Ao volante deste road movie, cujo aroma alegórico se manifesta em notas de Nadja (Breton) e de Ulysses (Joyce), deambulamos na primeira pessoa, perdidos numa estrada de Nova Iorque. O filme é construído sobre uma conversa, sem pressas, um plano sequência e um intermitente périplo noturno, iluminado por letreiros como os de Nighthawks (Hopper) e por luzes vermelhas e verdes de um trânsito que parece ter sido atingido pelo cupido.
A viagem adquire um sentido duplo, contrário ao da estrada, à medida que Tom Jarmusch, em conversa com a realizadora, reconstrói, através da memória, pequenos contos reais, de génese Beatnik, oriundo do mesmo jardim de Robert Frank, da poesia de Allen Ginsberg ou de Patti Smith. Filmes que correram mal por terem tudo para tal, problemas técnicos e outros que cambaleiam para qualquer lado menos para a resolução, orçamentos sempre ausentes ou escassos, peixes mortos, lugares estranhos e traficantes de esquina com muito serviço, surgem numa constelação rica e intrigante.

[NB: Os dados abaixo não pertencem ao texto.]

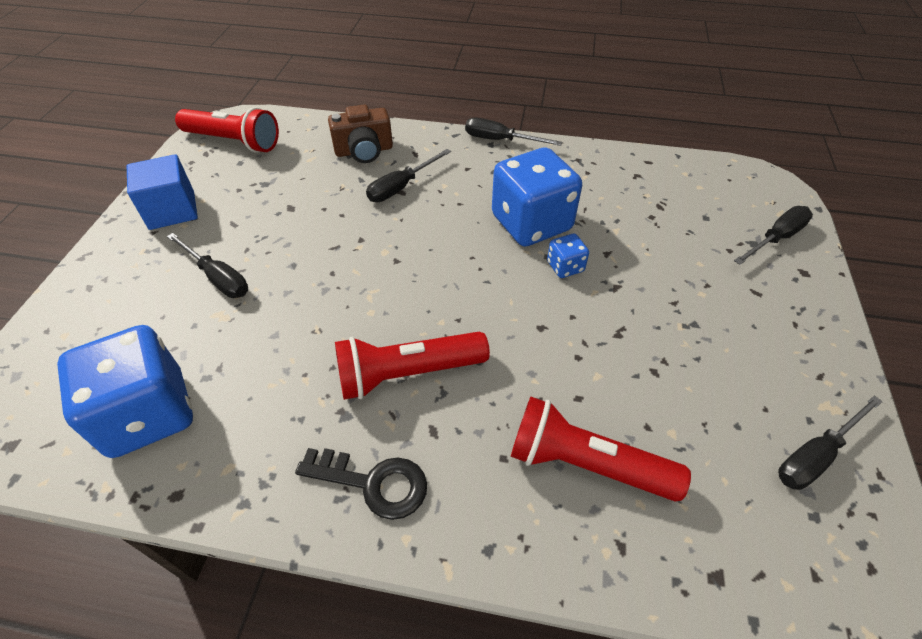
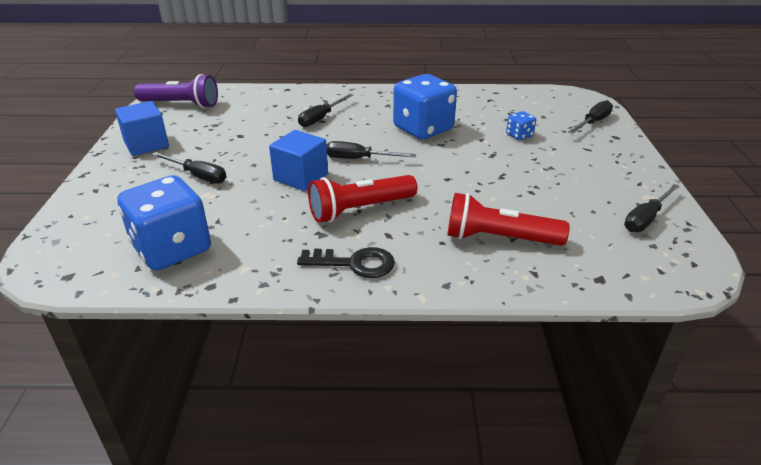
camera: 10 degrees left, 15 degrees down
(234, 142) = (181, 104): red flashlight -> purple flashlight
(346, 298) = (301, 177): none -> blue cube
(364, 151) = (286, 102): brown camera -> none
(500, 140) = (386, 89): black screwdriver -> black screwdriver (359, 159)
(565, 267) = (454, 148): blue dice -> blue dice (519, 135)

Years ago, I was working on a movie… é uma história dupla sobre a relação com a câmara, que vai e vem, e nesse fluxo transporta e combina histórias do panorama do cinema independente dos anos noventa em Nova Iorque, vividas por Tom, e uma autocitação sobre a realização do próprio filme que vemos, feito entre o ano de 2004 e o ano passado. Não chegamos a perceber bem para onde dirigem, mas ficamos a par de um arquivo geográfico de antigos lotes e lojas de conveniência que desapareceram ou existem agora noutro local, juntamente com as personagens que surgem a propósito desses espaços. Almas errantes, tão nítidas no cinema de Jim Jarmusch, irmão de Tom. Tudo isto se escuta à medida que a noite cerra e o carro avança incerto no plano com um bokeh em forma de corações, que poderá ser uma escolha estética ou a representação de pequenos desejos ou talvez de uma visão ébria da estrada.
Marion Naccache aborda o cinema na ligação direta com o fazer, from hand to sight (no sentido que poderá ser atribuído às esculturas From Hand to Mouth de Bruce Nauman) relacionando-se com a câmara, tanto pelo que está a ser feito como por o que está a ser dito. Não é isso, antes de tudo, o cinema?